** INFORMATION follows **

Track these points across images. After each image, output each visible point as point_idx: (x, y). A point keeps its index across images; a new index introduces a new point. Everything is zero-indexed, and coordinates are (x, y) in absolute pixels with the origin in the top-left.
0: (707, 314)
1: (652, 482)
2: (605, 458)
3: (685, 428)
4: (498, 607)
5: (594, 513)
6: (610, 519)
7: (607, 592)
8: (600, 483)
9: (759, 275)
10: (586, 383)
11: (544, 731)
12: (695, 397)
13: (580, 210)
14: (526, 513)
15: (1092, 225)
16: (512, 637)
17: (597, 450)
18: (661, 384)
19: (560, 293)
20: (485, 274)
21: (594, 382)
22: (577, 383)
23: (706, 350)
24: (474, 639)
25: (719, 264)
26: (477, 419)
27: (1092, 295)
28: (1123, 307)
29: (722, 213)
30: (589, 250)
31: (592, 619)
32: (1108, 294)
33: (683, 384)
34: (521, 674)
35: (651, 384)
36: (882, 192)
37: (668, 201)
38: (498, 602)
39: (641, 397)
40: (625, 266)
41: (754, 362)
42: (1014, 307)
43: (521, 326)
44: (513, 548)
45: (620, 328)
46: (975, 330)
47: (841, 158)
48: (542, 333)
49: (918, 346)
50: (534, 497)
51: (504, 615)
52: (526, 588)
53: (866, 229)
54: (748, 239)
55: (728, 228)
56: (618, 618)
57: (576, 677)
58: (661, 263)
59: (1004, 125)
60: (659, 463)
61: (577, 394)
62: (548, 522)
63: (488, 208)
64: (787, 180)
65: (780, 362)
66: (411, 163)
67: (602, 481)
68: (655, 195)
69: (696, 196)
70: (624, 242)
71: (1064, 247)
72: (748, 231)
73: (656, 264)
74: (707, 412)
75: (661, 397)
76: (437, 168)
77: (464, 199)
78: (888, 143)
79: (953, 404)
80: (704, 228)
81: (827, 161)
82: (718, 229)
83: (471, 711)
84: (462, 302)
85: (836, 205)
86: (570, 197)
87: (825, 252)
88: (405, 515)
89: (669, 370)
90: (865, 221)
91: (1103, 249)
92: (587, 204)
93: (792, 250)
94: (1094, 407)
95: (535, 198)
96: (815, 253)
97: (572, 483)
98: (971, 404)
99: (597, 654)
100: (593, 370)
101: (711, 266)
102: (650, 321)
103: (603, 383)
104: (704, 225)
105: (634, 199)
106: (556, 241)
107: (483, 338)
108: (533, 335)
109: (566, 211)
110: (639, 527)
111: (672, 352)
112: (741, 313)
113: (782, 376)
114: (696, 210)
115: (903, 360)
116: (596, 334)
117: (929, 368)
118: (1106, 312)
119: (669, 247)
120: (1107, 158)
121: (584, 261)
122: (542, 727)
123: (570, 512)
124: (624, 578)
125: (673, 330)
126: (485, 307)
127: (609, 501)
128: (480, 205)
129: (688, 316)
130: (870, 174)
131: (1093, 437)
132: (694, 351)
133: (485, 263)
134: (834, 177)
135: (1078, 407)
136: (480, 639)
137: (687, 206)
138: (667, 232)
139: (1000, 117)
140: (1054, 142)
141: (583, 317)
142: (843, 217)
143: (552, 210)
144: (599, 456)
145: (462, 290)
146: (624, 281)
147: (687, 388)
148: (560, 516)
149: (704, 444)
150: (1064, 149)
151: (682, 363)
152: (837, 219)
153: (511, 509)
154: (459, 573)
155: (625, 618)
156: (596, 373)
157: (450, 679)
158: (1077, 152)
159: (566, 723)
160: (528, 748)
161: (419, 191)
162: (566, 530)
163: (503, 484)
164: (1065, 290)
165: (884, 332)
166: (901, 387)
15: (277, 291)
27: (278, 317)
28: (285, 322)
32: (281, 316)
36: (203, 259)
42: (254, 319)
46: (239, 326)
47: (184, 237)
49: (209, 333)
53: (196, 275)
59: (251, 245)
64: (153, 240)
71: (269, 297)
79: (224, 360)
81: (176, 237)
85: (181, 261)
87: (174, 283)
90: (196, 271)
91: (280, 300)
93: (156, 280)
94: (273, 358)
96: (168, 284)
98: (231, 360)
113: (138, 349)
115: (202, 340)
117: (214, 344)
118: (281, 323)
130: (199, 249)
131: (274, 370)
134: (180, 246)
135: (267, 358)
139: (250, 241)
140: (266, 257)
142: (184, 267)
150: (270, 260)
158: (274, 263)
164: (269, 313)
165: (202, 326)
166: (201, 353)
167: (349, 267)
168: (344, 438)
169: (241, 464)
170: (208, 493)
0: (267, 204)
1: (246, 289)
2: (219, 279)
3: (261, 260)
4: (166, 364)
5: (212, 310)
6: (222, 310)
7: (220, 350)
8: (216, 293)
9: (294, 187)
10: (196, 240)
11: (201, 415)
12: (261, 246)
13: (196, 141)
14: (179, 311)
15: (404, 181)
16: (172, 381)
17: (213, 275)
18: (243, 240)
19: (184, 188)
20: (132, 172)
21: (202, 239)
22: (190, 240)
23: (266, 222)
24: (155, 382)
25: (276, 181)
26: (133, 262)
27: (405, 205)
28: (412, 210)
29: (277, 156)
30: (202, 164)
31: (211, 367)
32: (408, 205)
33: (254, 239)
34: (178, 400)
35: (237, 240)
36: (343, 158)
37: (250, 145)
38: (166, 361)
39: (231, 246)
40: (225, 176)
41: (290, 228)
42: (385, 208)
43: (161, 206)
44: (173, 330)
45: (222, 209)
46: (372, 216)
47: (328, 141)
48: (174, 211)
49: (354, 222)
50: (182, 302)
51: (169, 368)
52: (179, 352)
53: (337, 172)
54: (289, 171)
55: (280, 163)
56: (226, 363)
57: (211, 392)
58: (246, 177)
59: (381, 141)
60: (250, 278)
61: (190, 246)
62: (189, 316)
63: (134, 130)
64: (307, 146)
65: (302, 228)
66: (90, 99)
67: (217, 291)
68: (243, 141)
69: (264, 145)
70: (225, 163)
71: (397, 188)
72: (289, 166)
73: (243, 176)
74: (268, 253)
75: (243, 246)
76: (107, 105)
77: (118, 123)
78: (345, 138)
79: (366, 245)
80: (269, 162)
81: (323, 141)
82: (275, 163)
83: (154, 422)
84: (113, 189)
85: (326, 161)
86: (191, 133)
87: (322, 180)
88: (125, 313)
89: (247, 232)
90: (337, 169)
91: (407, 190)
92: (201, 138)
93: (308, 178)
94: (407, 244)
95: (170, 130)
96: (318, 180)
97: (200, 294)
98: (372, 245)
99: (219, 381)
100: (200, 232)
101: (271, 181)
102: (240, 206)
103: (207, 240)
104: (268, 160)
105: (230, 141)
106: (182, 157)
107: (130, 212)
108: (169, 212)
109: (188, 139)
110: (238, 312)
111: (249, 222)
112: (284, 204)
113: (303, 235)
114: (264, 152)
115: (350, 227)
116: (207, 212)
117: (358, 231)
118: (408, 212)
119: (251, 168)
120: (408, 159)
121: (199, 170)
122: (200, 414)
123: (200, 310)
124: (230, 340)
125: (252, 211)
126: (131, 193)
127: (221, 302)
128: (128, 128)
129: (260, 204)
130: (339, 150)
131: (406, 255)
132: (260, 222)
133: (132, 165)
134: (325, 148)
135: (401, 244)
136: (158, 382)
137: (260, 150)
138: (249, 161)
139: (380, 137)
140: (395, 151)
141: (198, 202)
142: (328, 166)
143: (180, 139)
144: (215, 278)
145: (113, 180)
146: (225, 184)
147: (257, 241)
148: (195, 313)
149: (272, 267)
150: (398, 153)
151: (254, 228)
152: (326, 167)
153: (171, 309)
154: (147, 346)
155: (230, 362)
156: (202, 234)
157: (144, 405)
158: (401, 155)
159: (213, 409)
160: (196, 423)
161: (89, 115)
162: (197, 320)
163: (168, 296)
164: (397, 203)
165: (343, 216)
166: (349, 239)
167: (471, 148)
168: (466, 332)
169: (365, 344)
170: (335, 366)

** End of INFORMATION **

ABOUT THIS EXERCISE
Show every line of the records that contains the string "origin", matching case exactly.

RESPONSE BOX
Track these points across images. After each image, output each visible point as point_idx: (x, y). A point keeps its index across images; a new index introduces a new point. Everything is zero-indexed, and coordinates are (x, y) in absolute pixels with the origin in the top-left.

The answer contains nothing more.